Invention Title:

METHOD FOR PRODUCING DNA-EDITED EUKARYOTIC CELL, AND KIT USED IN THE SAME

Publication number:

US20240117381

Publication date:

2024-04-11

Section:

Chemistry; metallurgy

Class:

C12N15/907

Inventors:

Tomoji Mashimo Osaka, Japan

Junji TAKEDA Osaka, Japan

Hiroyuki MORISAKA Osaka, Japan

Kazuto YOSHIMI Osaka, Japan

Assignee:

OSAKA UNIVERSITY Osaka, Japan

Applicant:

OSAKA UNIVERSITY Osaka, Japan

Drawings (4 of 28)

Drawing 01 for METHOD FOR PRODUCING DNA-EDITED EUKARYOTIC CELL, AND KIT USED IN THE SAME

Drawing 02 for METHOD FOR PRODUCING DNA-EDITED EUKARYOTIC CELL, AND KIT USED IN THE SAME

Drawing 03 for METHOD FOR PRODUCING DNA-EDITED EUKARYOTIC CELL, AND KIT USED IN THE SAME

Drawing 04 for METHOD FOR PRODUCING DNA-EDITED EUKARYOTIC CELL, AND KIT USED IN THE SAME

Smart overview of the Invention

A novel method for producing DNA-edited eukaryotic cells has been developed using the CRISPR-Cas3 system. Unlike the widely utilized CRISPR-Cas9 system, which has been effective in various eukaryotic cells, the CRISPR-Cas3 system previously faced challenges in achieving genome editing in these cells. The method leverages the unique properties of the CRISPR-Cas3 system to enhance editing efficiency and applicability across different types of eukaryotic organisms.

Technical Background

The CRISPR-Cas systems are adaptive immune mechanisms found in bacteria and archaea, which protect against foreign genetic material. These systems can be classified into Class 1 and Class 2, with Class 1 including type I systems that utilize Cas3 proteins. Prior attempts to implement CRISPR-Cas3 systems for genomic editing in eukaryotic cells had not yielded successful results, leading to a focus on enhancing their functionality for this purpose.
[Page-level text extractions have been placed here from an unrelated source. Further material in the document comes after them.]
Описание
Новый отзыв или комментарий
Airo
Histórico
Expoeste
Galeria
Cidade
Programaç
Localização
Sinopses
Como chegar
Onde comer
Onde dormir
Methodology for DNA Editing

The method involves introducing a CRISPR-Cas3 system into eukaryotic cells, which consists of a Cas3 protein, a Cascade protein, and a crRNA. Notably, the use of pre-crRNA instead of mature crRNA is critical for efficient genomic editing. Additionally, incorporating a nuclear localization signal into the Cas3 protein further boosts editing efficiency, allowing for significant deletions within target DNA sequences.

Applications Beyond Eukaryotic Cells

This innovative approach is not limited to just eukaryotic cells; it can also be applied to animals (excluding humans) and plants. The versatility of the CRISPR-Cas3 system opens up new possibilities for genetic modifications across various biological systems, potentially enhancing agricultural practices and biomedical research.

Advantages and Future Implications

The establishment of an effective CRISPR-Cas3 system in eukaryotic cells marks a significant advancement in genome editing technology. The ability to edit DNA with greater precision and efficiency could lead to breakthroughs in gene therapy, crop improvement, and synthetic biology. This method represents a promising tool for researchers aiming to explore genetic interventions more effectively than ever before.